The House and Senate bills are modeled after a compromise that emerged from the Florida Legislature in 2012. Legal notices would continue to run in a newspaper of general circulation, but they would also need to be published to the paper's website and then to a NCPA website that would carry notices from across the state.
The Senate version of the bill passed its first reading last week and was referred to the body's rules committee. The concurrent House bill, H.B. 572, was filed Wednesday.
"I call it the best of both worlds," one of the bill's primary sponsors, Rep. Stephen Ross, R-Burlington, said Wednesday. He added H.B. 572 allows newspapers to continue to move into the internet era while also preserving their traditional role as the home of public notices.
The bills have been entered into the General Assembly at the same time another bill -- H.B. 432 or S.B. 343 -- is working its way through the legislature. That effort would require governments only to publish legal notices to their websites, with the savings meant to be used in part to fund teacher supplements.
Bussian believes approval of that bill would result in very few governments choosing to continue publishing in newspapers -- likely harming the public's right to know.
"You have the question of should the government be entrusted with getting out their own message? Or is it a bit of the fox guarding the hen house?" Bussian said.
In 2015, Rep. Chris Malone, R-Wake, filed an identical bill to H.B. 572 that nearly unanimously passed the House before failing to gain traction in the Senate. Malone is a sponsor on this year's effort along with Ross and Reps.

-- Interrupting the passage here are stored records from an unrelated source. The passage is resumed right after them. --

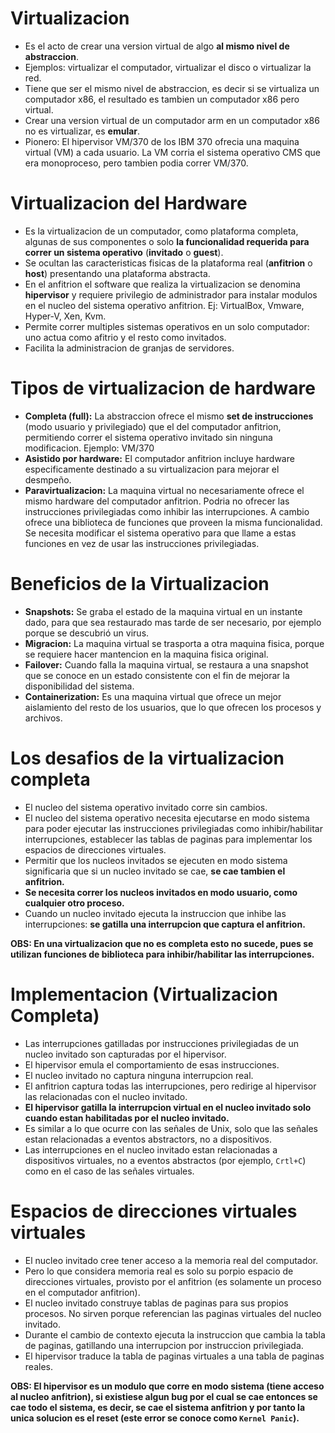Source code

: # Virtualizacion

* Es el acto de crear una version virtual de algo **al mismo nivel de abstraccion**.
* Ejemplos: virtualizar el computador, virtualizar el disco o virtualizar la red.
* Tiene que ser el mismo nivel de abstraccion, es decir si se virtualiza un computador x86, el resultado es tambien un computador x86 pero virtual.
* Crear una version virtual de un computador arm en un computador x86 no es virtualizar, es **emular**.
* Pionero: El hipervisor VM/370 de los IBM 370 ofrecia una maquina virtual (VM) a cada usuario. La VM corria el sistema operativo CMS que era monoproceso, pero tambien podia correr VM/370.

# Virtualizacion del Hardware

* Es la virtualizacion de un computador, como plataforma completa, algunas de sus componentes o solo **la funcionalidad requerida para correr un sistema operativo** (**invitado** o **guest**).
* Se ocultan las caracteristicas fisicas de la plataforma real (**anfitrion** o **host**) presentando una plataforma abstracta.
* En el anfitrion el software que realiza la virtualizacion se denomina **hipervisor** y requiere privilegio de administrador para instalar modulos en el nucleo del sistema operativo anfitrion. Ej: VirtualBox, Vmware, Hyper-V, Xen, Kvm.
* Permite correr multiples sistemas operativos en un solo computador: uno actua como afitrio y el resto como invitados.
* Facilita la administracion de granjas de servidores.

# Tipos de virtualizacion de hardware

* **Completa (full):** La abstraccion ofrece el mismo **set de instrucciones** (modo usuario y privilegiado) que el del computador anfitrion, permitiendo correr el sistema operativo invitado sin ninguna modificacion. Ejemplo: VM/370
* **Asistido por hardware:** El computador anfitrion incluye hardware especificamente destinado a su virtualizacion para mejorar el desmpeño.
* **Paravirtualizacion:** La maquina virtual no necesariamente ofrece el mismo hardware del computador anfitrion. Podria no ofrecer las instrucciones privilegiadas como inhibir las interrupciones. A cambio ofrece una biblioteca de funciones que proveen la misma funcionalidad. Se necesita modificar el sistema operativo para que llame a estas funciones en vez de usar las instrucciones privilegiadas.

# Beneficios de la Virtualizacion

* **Snapshots:** Se graba el estado de la maquina virtual en un instante dado, para que sea restaurado mas tarde de ser necesario, por ejemplo porque se descubrió un virus.
* **Migracion:** La maquina virtual se trasporta a otra maquina fisica, porque se requiere hacer mantencion en la maquina fisica original.
* **Failover:** Cuando falla la maquina virtual, se restaura a una snapshot que se conoce en un estado consistente con el fin de mejorar la disponibilidad del sistema.
* **Containerization:** Es una maquina virtual que ofrece un mejor aislamiento del resto de los usuarios, que lo que ofrecen los procesos y archivos.

# Los desafios de la virtualizacion completa

* El nucleo del sistema operativo invitado corre sin cambios.
* El nucleo del sistema operativo necesita ejecutarse en modo sistema para poder ejecutar las instrucciones privilegiadas como inhibir/habilitar interrupciones, establecer las tablas de paginas para implementar los espacios de direcciones virtuales.
* Permitir que los nucleos invitados se ejecuten en modo sistema significaria que si un nucleo invitado se cae, **se cae tambien el anfitrion.**
* **Se necesita correr los nucleos invitados en modo usuario, como cualquier otro proceso.**
* Cuando un nucleo invitado ejecuta la instruccion que inhibe las interrupciones: **se gatilla una interrupcion que captura el anfitrion.**

**OBS: En una virtualizacion que no es completa esto no sucede, pues se utilizan funciones de biblioteca para inhibir/habilitar las interrupciones.**

# Implementacion (Virtualizacion Completa)

* Las interrupciones gatilladas por instrucciones privilegiadas de un nucleo invitado son capturadas por el hipervisor.
* El hipervisor emula el comportamiento de esas instrucciones.
* El nucleo invitado no captura ninguna interrupcion real.
* El anfitrion captura todas las interrupciones, pero redirige al hipervisor las relacionadas con el nucleo invitado.
* **El hipervisor gatilla la interrupcion virtual en el nucleo invitado solo cuando estan habilitadas por el nucleo invitado.**
* Es similar a lo que ocurre con las señales de Unix, solo que las señales estan relacionadas a eventos abstractors, no a dispositivos.
* Las interrupciones en el nucleo invitado estan relacionadas a dispositivos virtuales, no a eventos abstractos (por ejemplo, `Crtl+C`) como en el caso de las señales virtuales.

# Espacios de direcciones virtuales virtuales

* El nucleo invitado cree tener acceso a la memoria real del computador.
* Pero lo que considera memoria real es solo su porpio espacio de direcciones virtuales, provisto por el anfitrion (es solamente un proceso en el computador anfitrion).
* El nucleo invitado construye tablas de paginas para sus propios procesos. No sirven porque referencian las paginas virtuales del nucleo invitado.
* Durante el cambio de contexto ejecuta la instruccion que cambia la tabla de paginas, gatillando una interrupcion por instruccion privilegiada.
* El hipervisor traduce la tabla de paginas virtuales a una tabla de paginas reales.

**OBS: El hipervisor es un modulo que corre en modo sistema (tiene acceso al nucleo anfitrion), si existiese algun bug por el cual se cae entonces se cae todo el sistema, es decir, se cae el sistema anfitrion y por tanto la unica solucion es el reset (este error se conoce como `Kernel Panic`).**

Ted Davis, R-New Hanover, and Ken Goodman, D-Rockingham.
Mike Distelhorst, the publisher for Gatehouse Media's North Carolina Coastal Group, said the bill is important because it preserves citizens' right to know.
"Providing the public access to legal notices in newspapers is fundamental in serving the public's right to know what government is doing," he said. "At the grass root level, published legal notices allow local residents to be made aware of hearings and meetings that could have major impact on their community."
Distelhorst oversees the Jacksonville Daily News, Kinston Free Press, New Bern Sun Journal and Wilmington StarNews.
Goodman said many residents in his district don't have access to the internet, instead depending on newspapers to follow their community's goings on.
"Newspapers not only are a component of people's right to know," he said, "but in communities like mine, they are very much part of the social fabric."